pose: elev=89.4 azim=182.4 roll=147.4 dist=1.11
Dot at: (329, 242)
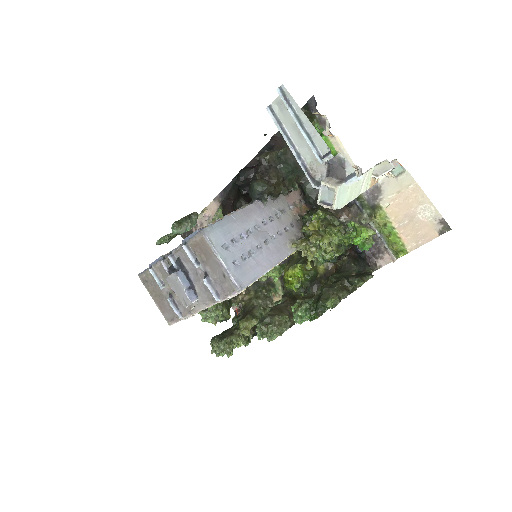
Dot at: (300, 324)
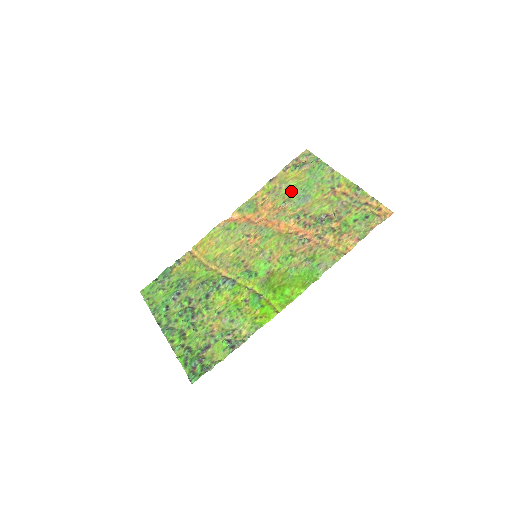
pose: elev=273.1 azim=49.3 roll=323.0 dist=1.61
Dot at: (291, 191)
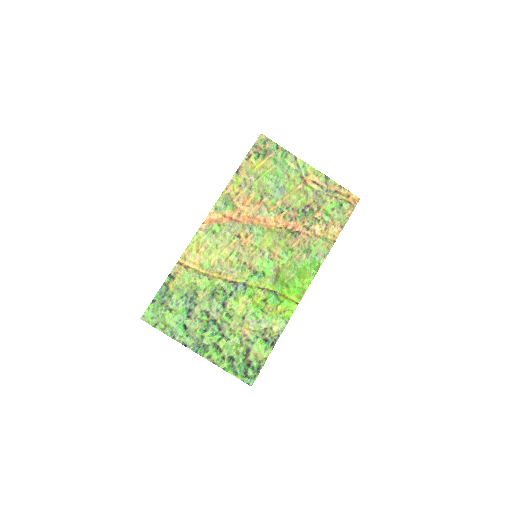
Dot at: (264, 183)
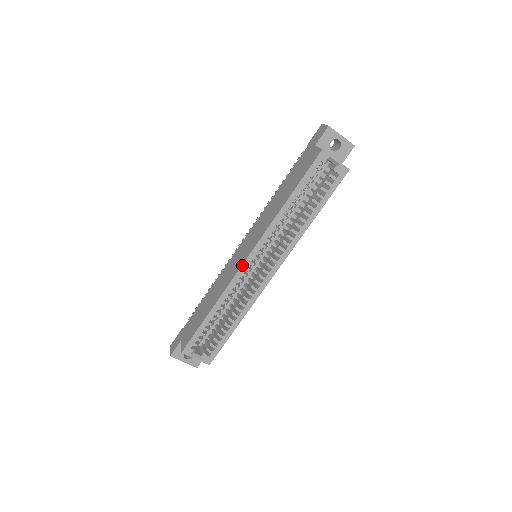
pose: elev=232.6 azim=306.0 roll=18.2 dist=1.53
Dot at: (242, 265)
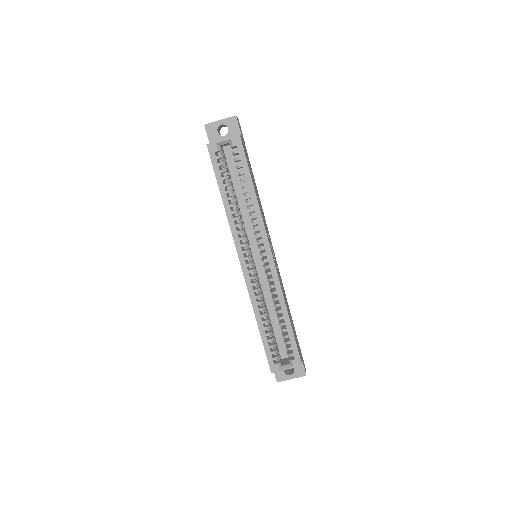
Dot at: (243, 272)
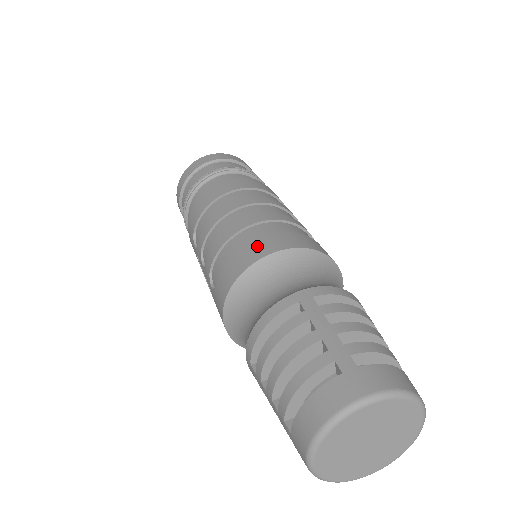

◆ ◆ ◆ ◆

What needs to be done: Could you write out all the lines above again, leaving out the pictures, and shift both coordinates up by 59 in the second "Dot at" line after each pose line? The pose lines and the first "Dot at" line after each pose line should stay unchanged.

Completed task:
pose: elev=89.4 azim=182.4 roll=147.4 dist=1.11
Dot at: (329, 242)
Dot at: (359, 383)
pose: elev=273.1 azim=49.3 roll=323.0 dist=1.61
Dot at: (291, 191)
Dot at: (323, 242)
pose: elev=232.6 azim=306.0 roll=18.2 dist=1.53
Dot at: (242, 265)
Dot at: (302, 331)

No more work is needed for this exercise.